The latest entry in the supercar firm’s top-shelf Ultimate Series, the Elva is special for several reasons: It’s the lightest road car McLaren’s ever made, it’s the first open-cockpit car McLaren’s ever made, and its name harkens back to the Bruce McLaren-designed McLaren-Elva race cars of the 1960s. Oh, and it just might be the most beautiful slab of carbon to ever roll out of Woking.
To dispense with the obvious, the Elva has no roof, no windshield, no windows, and no sound system. Still, McLaren says it’s federally homologated (that’s a ten-dollar word for road-legal) in the U.S. and pretty much everywhere else McLarens are sold. But some states still require fixed windshields, so the automaker is offering that as an option, pictured at the very bottom of this story. But it’s really one of those Fine, we’ll offer it scenarios. Spending $1.68 million on a supercar that looks like “just” another spider entirely defeats the point.
As we mentioned up top, the McLaren Elva is Woking’s answer to the dramatic Ferrari Monza SP1 and SP2 with one key difference: the Elva retains McLaren’s magic mid-engine setup, while the Monza SP is front-engined. Different strokes for different blokes.
While the Elva name hails from a different era, its technology certainly does not. Par for the ultra-fast McLaren course, it features a bespoke carbon fiber monocoque chassis and body housing an 804-horsepower, twin-turbo, 4.0-liter V8. It’ll scoot from zero to 62 mph in under three seconds and hit 124 mph in a mere 6.7—a tenth of a second quicker than the fixed-roof, no-holds-barred Senna—before sintered carbon-ceramic brakes bring the Elva’s speedometer back down to sanity again.
Its active rear spoiler works in conjunction with the rear diffuser to keep the Elva planted while the automaker’s signature hydraulic steering is retained for better feel through the fingertips. It features dual-exit 720S-style exhausts and two top-mounted pipes reminiscent of the 600LT. Notably, the Elva’s advanced carbon construction allows the front clamshell panel to measure just 1.2 millimeters thick.
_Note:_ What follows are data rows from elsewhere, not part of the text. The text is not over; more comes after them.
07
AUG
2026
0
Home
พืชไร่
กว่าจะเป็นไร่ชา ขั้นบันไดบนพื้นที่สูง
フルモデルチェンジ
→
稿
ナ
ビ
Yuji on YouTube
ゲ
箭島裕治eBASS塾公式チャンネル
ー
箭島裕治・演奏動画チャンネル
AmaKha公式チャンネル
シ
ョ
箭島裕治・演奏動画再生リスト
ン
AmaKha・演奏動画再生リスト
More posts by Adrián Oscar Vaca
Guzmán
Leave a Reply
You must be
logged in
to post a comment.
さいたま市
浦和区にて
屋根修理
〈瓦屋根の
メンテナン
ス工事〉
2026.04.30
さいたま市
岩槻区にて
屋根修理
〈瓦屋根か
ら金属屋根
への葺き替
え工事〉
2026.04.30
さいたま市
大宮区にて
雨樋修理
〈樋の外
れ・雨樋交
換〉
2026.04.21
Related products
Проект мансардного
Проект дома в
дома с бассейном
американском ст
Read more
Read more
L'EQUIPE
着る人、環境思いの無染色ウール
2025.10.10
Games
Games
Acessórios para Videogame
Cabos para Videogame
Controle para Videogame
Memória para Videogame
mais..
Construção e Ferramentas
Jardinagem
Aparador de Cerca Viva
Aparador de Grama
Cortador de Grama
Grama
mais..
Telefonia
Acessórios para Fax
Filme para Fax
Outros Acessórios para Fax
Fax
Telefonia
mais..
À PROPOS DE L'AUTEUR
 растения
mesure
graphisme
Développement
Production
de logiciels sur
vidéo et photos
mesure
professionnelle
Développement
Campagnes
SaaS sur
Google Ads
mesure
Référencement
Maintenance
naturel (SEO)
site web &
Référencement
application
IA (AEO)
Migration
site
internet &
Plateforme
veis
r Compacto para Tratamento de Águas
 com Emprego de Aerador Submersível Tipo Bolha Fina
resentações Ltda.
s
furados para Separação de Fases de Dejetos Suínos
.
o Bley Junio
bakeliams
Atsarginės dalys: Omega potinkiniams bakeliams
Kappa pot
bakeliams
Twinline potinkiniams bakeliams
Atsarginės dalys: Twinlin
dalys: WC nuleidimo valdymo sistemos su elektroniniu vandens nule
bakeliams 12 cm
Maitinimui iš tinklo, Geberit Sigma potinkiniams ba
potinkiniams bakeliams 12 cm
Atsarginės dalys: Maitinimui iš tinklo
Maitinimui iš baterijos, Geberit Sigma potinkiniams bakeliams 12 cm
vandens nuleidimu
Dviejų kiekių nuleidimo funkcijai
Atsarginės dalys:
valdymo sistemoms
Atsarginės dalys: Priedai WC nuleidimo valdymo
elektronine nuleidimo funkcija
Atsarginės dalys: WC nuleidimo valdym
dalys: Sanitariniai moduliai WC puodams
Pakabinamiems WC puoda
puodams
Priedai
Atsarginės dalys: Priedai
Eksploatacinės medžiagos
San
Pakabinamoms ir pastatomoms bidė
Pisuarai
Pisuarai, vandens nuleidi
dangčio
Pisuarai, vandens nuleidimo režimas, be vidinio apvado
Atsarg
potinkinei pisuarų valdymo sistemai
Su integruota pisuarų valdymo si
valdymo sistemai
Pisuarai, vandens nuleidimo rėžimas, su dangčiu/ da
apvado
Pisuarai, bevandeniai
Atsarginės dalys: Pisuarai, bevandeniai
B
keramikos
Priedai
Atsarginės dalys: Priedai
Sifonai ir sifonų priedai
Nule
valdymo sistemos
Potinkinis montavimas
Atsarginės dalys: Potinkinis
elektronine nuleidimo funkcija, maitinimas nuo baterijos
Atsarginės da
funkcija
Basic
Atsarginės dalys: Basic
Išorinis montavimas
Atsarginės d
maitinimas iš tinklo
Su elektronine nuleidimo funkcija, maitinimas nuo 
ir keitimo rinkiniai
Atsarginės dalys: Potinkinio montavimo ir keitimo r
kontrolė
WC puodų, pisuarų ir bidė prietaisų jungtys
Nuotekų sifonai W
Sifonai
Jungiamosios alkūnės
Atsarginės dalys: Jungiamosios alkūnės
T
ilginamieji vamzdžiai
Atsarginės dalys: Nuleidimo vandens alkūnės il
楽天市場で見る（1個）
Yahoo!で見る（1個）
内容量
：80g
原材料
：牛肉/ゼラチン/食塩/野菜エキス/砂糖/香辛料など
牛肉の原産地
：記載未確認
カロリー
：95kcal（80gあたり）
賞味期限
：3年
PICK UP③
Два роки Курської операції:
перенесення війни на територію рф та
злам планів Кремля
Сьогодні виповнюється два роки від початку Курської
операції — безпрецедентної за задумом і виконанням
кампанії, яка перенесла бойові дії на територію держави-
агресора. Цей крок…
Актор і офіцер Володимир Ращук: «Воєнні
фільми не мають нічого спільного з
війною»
Without a windscreen or side glass, the beautiful carbon bodywork flows into the cabin to become part of the cockpit, feeling a bit like an MX-5 Miata with 1,000 times the budget.
Speaking of the interior, the Elva’s carbon fiber seats hold its occupants firmly in place thanks to something called Ultrafabric, a quad-layered, synthetic, breathable and moisture-resistant (read: bladder accident-resistant) material that may or may not be an evolution of McLaren’s Super Fabric tech it used as the GT’s cargo liner.
It’s sure to be a raucous time behind the wheel, with peerless visibility and those eight cylinders exploding behind your head, but the experience in the cabin won’t be quite as extreme as its appearance suggests. For the Elva, McLaren developed something called the Active Airflow Management System (AAMS); it sucks air through the Elva’s nose, funnels it up through the big vented piece seen on the nose, and sends it arcing over the cabin using a small, moveable carbon deflector to create a “relative bubble of calm,” as the release puts it. Relative is probably the key word there, but it will be interesting to see how well this works. Further protecting its occupants from harm is a deployable rollover protection system that pops out of the two rear buttresses.
The latest Ultimate Series Macca is also equipped with linked-hydraulic active suspension that, despite the Elva’s supremely sporting appearance, can still be put into Comfort mode—far from a misnomer in a McLaren, given how demonstrably excellent its adaptive damping systems have been thus far.
Even though racing goggles and helmets won’t practically be necessary, something tells us most Elva owners will opt to drive donning a pair of their snazziest Gucci shades anyway; limited to just 399 examples, McLaren’s newest baby will start at $1.68 million.